Als didaktische Reduktion wurden möglichst einfache Grundschritte ausgewählt14, um auch schwächeren SuS die Benutzung dieses wichtigen Werkzeuges zur Gestaltung von Choreographien an die Hand zu geben. So haben auch sie eine gute Grundlage zur Entwicklung von Ideen und können sich zielführend im Gruppenprozess einbringen. Aufbauend auf den vorangegangenen Stunden stellt die Aufgabe, mithilfe der Grundschritte die Choreographie zu erweitern, eine geeignete Anforderung für die SuS dar, die ihnen einen kreativen Entfaltungsspielraum lässt, sie jedoch soweit an die Hand nimmt, wie sie es brauchen. Als organisatorische Hilfe wird der Arbeitsauftrag mit dem schrittweisen Vorgehen ergänzt, das den SuS hilft ihre Arbeitsphase zu gliedern. Zusammen mit den oben erwähnten Hilfen (Rollen in der Gruppe, Einschränkung der Aufgabe) passen Inhalt und Methode so zum Leistungsniveau der SuS. Falls starke Gruppen mit der Aufgabe unterfordert sind, können sie zusätzlich Armbewegungen zu ihrer Choreographie entwickeln und finden so eine angemessene Herausforderung. Falls eine Gruppe mit der Aufgabe überfordert sein sollte und zur Präsentationsphase keine 4x8 ZZ erstellt hat, werde ich ihnen raten die fehlenden ZZ zu bouncen. Ein Problem ist der Umgang mit den SuS, die in der vorherigen Stunde krank waren und deshalb die Grundschritte nicht kennen. Vor allem für sie werden wir im Rahmen des Aufwärmens die Grundschritte wiederholen. Sie sollen in der Erarbeitungsphase versuchen so gut es geht mitzutanzen und in der Aufstellungsform eine Position einnehmen, von der aus sie sich gut an den anderen SuS orientieren können. Um möglichen Druck zu reduzieren, werde ich ihnen mitteilen, dass mir bewusst ist, dass sie die Grundschritte nicht perfekt ausführen können. Als Visualisierungshilfen gibt es ein Plakat mit dem Ablauf des Liedes, sodass die SuS wissen, welchen Teil sie genau erarbeiten, ein Plakat mit Gestaltungs-/Bewertungskriterien und Plakate der Grundschritte, um diese präsent zu haben. Inaktive SuS machen in ihrer Gruppe im Rahmen ihrer Möglichkeiten mit und unterstützen die Gruppe ansonsten als Beobachter.
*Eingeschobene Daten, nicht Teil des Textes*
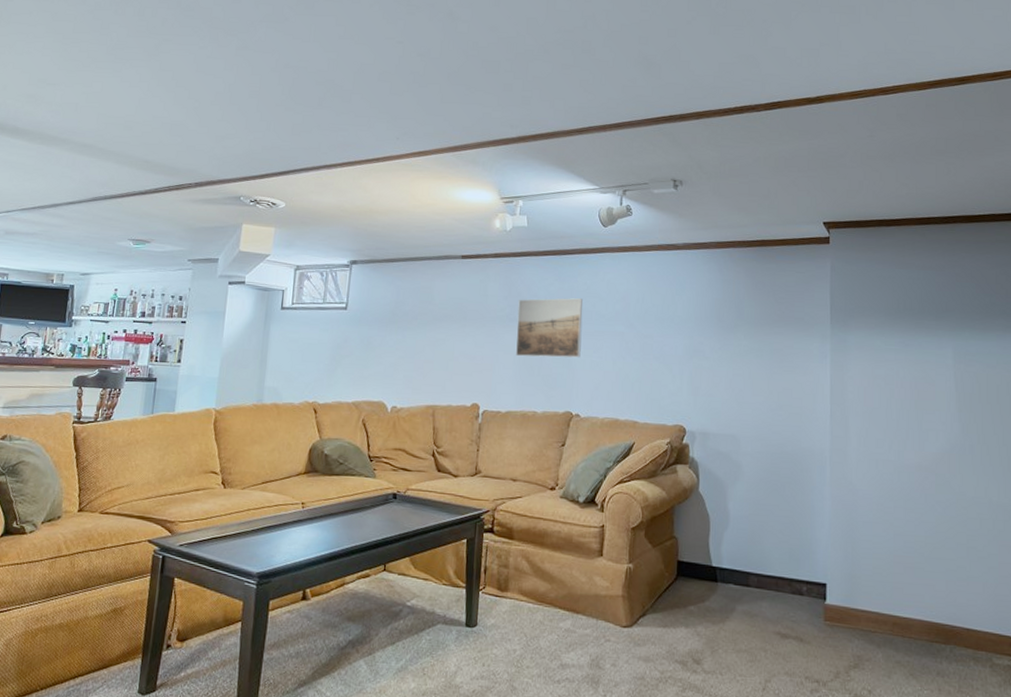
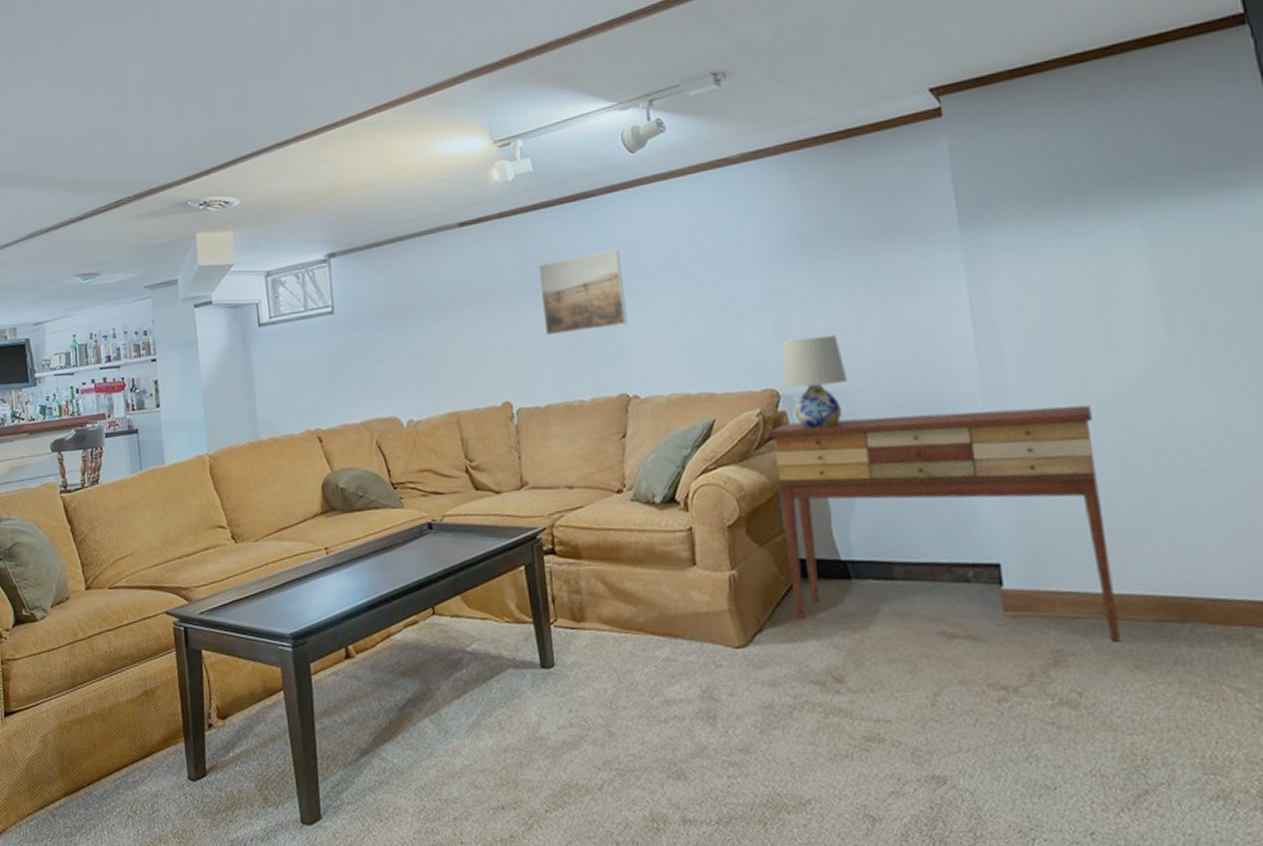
console table: none [672,453,904,654] -> present [767,405,1122,642]
table lamp: none [689,389,737,462] -> present [781,335,848,429]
4 Hauptlernziel und Kompetenzen

HLZ15: Die SuS erweitern ihre Hip-Hop-Choreographien (Strophe „Tip Toe“, 4x8 ZZ), indem sie bereits erarbeitete Grundschritte16 des Hip-Hops in Grobform kombinieren und das Raumkriterium Aufstellungsform variieren. (Bewegungs- und Teamkompetenz).
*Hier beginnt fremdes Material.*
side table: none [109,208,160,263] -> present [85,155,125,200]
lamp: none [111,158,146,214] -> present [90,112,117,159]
Urteils- und Entscheidungskompetenz: Die SuS beurteilen gegenseitig ihre Teilchoreographien, indem sie den AA reflektieren und Kriterien geleitet Stärken und Entwicklungspotenziale der Teilchoreographie darlegen.

Personale Kompetenz: Die SuS präsentieren ihre neu erarbeiteten Choreographien vor der Gruppe.

5 Literatur

Achtergarde, F. (2015): Selbstständiges Lernen im Sportunterricht. Aachen: Meyer & Meyer Verlag.

Amt für Lehrerbildung (Hrsg.) (2011). Auf dem Weg zum kompetenzorientierten Unterricht – Lehr- und Lernprozesse gestalten. Ein Prozessmodell zur Unterstützung der Unterrichtsentwicklung. Frankfurt am Main.

Diltheyschule, Fachschaft Sport (2017). Schulcurriculum für die gymnasiale Oberstufe.

Unveröffentlichtes Manuskript.

Hessisches Kultusministerium (2016): Kerncurriculum Sekundarstufe I – Gymnasium. Sport. Wiesbaden

Klöpper, V. & Lippert,J. (2014). HipHop. Für Lehrer und Trainer ohne Tanzerfahrung.

Schorndorf: Hofmann-Verlag.

Landesinstitut für Lehrerbildung und Schulentwicklung (Hrsg.) (2005): Rhythmisches und tänzerisches Gestalten und Inszenieren von Bewegung. Hamburg.

6 Anhang

[...]


1 Im Folgenden als SuS bezeichnet.

2 siehe Anhang 6.12

3 Zählzeiten

4 Schwierig ist, dass mit Louisa und Emanuela zwei „Expertinnen“ fehlten, die in ihren Gruppen eine leitende Rolle haben.

5 HKM 2016: Kerncurriculum Sport Sek. I, S. 21f.

6 vgl. Diltheyschule 2015: Schulcurriculum für die Sekundarstufe, S.9.

7 vgl. Landesinstitut für Lehrerbildung und Schulentwicklung Hamburg 2005: Rhythmisches und tänzerisches Gestalten und Inszenieren von Bewegung, S. 18.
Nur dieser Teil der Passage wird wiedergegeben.